Remettre l’Arabie Saoudite au cœur du système libanais c’est exciter tout aussi sûrement les tensions avec le Hezbollah, le bras armé, les yeux et les oreilles de Téhéran dans le pays.
Cette démarche de deux ambassadrices à Ryad ne correspond à aucune stratégie, au mieux elle est inutile, au pire elle opacifie encore plus l’horizon déjà bien sombre du Liban.
Les solutions pour le Liban résident dans la lutte contre la corruption, le soutien au peuple libanais dans l’avènement d’une troisième république laïque et surtout la fin d’une vision passéiste, d’un Liban sous protectorat.
Si le Liban est aujourd’hui dans cette situation, la communauté internationale et la France en particulier en sont responsables.
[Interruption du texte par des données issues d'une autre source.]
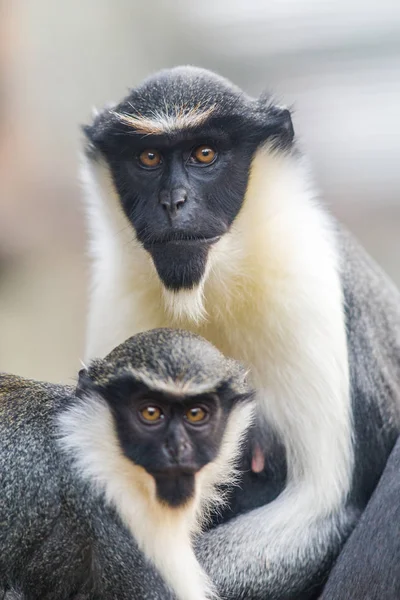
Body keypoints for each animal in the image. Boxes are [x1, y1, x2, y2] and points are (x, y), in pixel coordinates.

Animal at [79, 63, 400, 596]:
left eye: (204, 154)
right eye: (148, 157)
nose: (173, 201)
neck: (209, 289)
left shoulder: (303, 286)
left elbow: (314, 511)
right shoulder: (118, 300)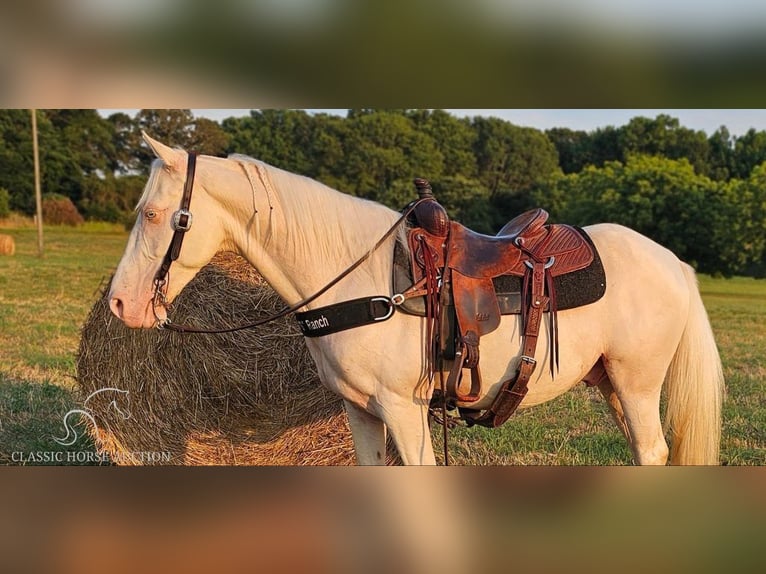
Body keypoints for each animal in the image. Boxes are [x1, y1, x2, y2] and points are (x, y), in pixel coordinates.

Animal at [106, 136, 728, 468]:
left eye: (156, 215)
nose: (118, 305)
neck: (362, 284)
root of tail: (673, 262)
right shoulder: (360, 411)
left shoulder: (403, 409)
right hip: (612, 384)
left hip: (637, 383)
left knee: (652, 450)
En ayant fermé les yeux depuis des années sur la corruption institutionnelle, en ayant créé un concept inédit de distinction entre « Hezbollah politique » et « Hezbollah militaire », en ayant cédé à toutes les sirènes de Byblos.
Non, décidément cette démarche des deux ambassadrices est au mieux une humiliation de plus pour le Liban et pour la France, au pire une faute diplomatique.